I am happy to tell you how we do it. We did this for years and years with our boy who passed away, at age 13, last fall and with our 2 new girls who we got in November and January.

My husband and I both work outside the home. We have for 25+ years. During the day, our babies stay in this:
Amazon.com: Superyard XT Play Yard: Baby

We got the rubber puzzle type floor like they have in gyms. Ours is black. Some child care centers have it in bright colors. Their bed, blankets, water, potty pad and toys are in it. We have the heat up (or the air conditioner really warm) and the television is turned on the the Disney Channel. 

Once we are home, the attention is theirs. We rarely do anything that does not involve them and we take them everywhere. They also sleep with us. I figure it is a reverse schedule of many other dogs who are in a crate/play yard during the night. They are not placed in this area as punishment. If we do have a wedding or dinner that cannot be carry out, then they are in it for that time. 

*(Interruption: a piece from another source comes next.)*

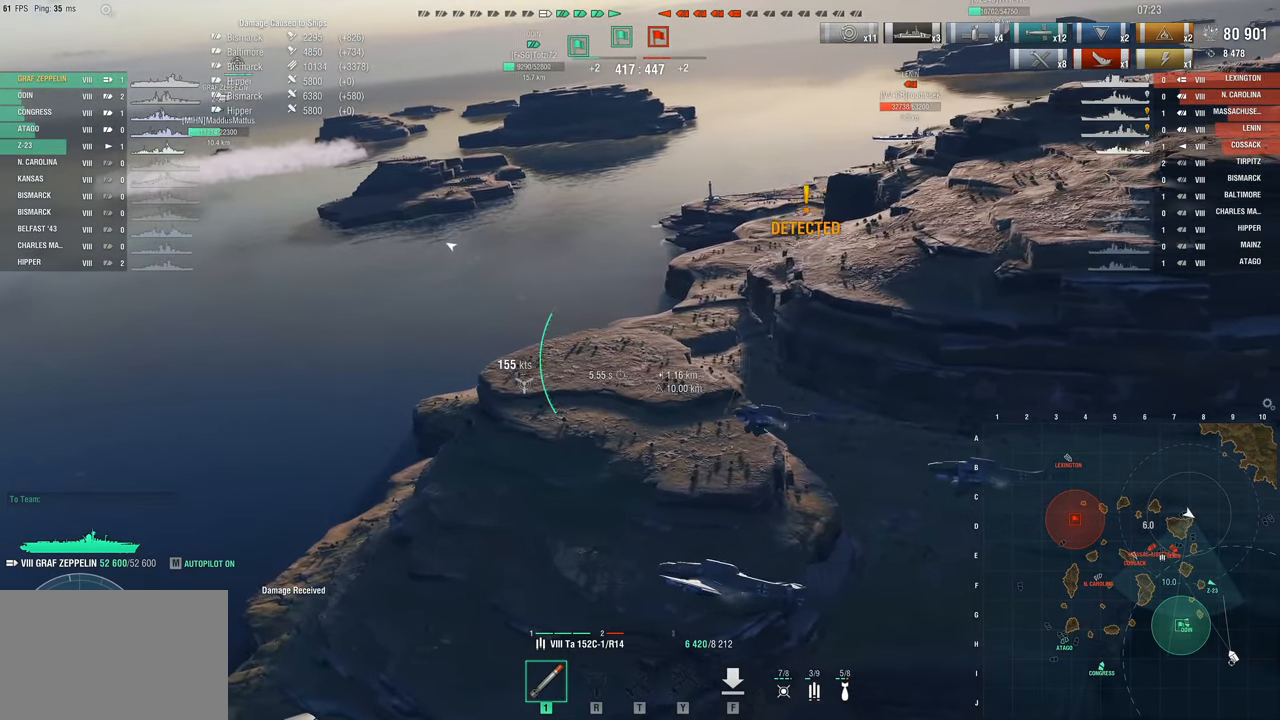
{"keys": ["d", "s"], "mouse": [], "events": []}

Sure, if I was a stay at home mom or did not work outside my home I might do things differently, but that is not the case. My dogs are still happy, social well adjusted and spoiled!


----------



## DesertDoll (Mar 22, 2011)

Thank you so much!!! I was really worried about leaving my future baby home alone. I'm sure I can find a nice play pin of sorts. What kind of toys do you use to keep them busy? I hear kongs work really well.


----------



## Finn (Sep 14, 2010)

Finn is out all day when I'm at work--he uses an "indoor park." That product has really worked for us, and fortunately he uses it. With my long commute, I am usually gone 12 hours each day (which is why I don't have puppies--just adult rescue dogs). Annie is in a good sized playpen (like the previous post) with her bed, toys, and bully stick. They can see each other, but no romping together when Mom's not home. If Finn and Annie were left out together, there is no telling what I'd come home to! When i'm home, Annie is out. They are both very, very happy dogs--maybe because their backgrounds were so horrible, they are happy to have a loving home, even without a stay at home mom.


----------



## DesertDoll (Mar 22, 2011)

That's a good idea. Bully sticks sound like a good idea.


----------



## Lace914 (Mar 23, 2011)

My husband and I also work full time. When we first got out pup, we kept him in a playpen for puppies that we found at PetSmart for 80 dollars or so. He very quickly learned how to get out of that by pulling down the zippers! 
After he was completely potty trained, we decided to let him wander around the house. He seems much more content that way and less anxious when we leave.
It is important to make sure your pup can't get into anything if you leave him out. We close the doors to the rooms and put a baby gate up so he stays out of the kitchen.


----------



## DesertDoll (Mar 22, 2011)

My boyfriend and I are computer nerds. We have something like 10 computers plus plenty of computer parts. We're putting away anything lose, but there are lots of wires. I like the play pin idea so far.


----------



## kimr (Nov 14, 2010)

I leave home at 6:30 a.m., my husband doesn't leave until 7:30 a.m.. 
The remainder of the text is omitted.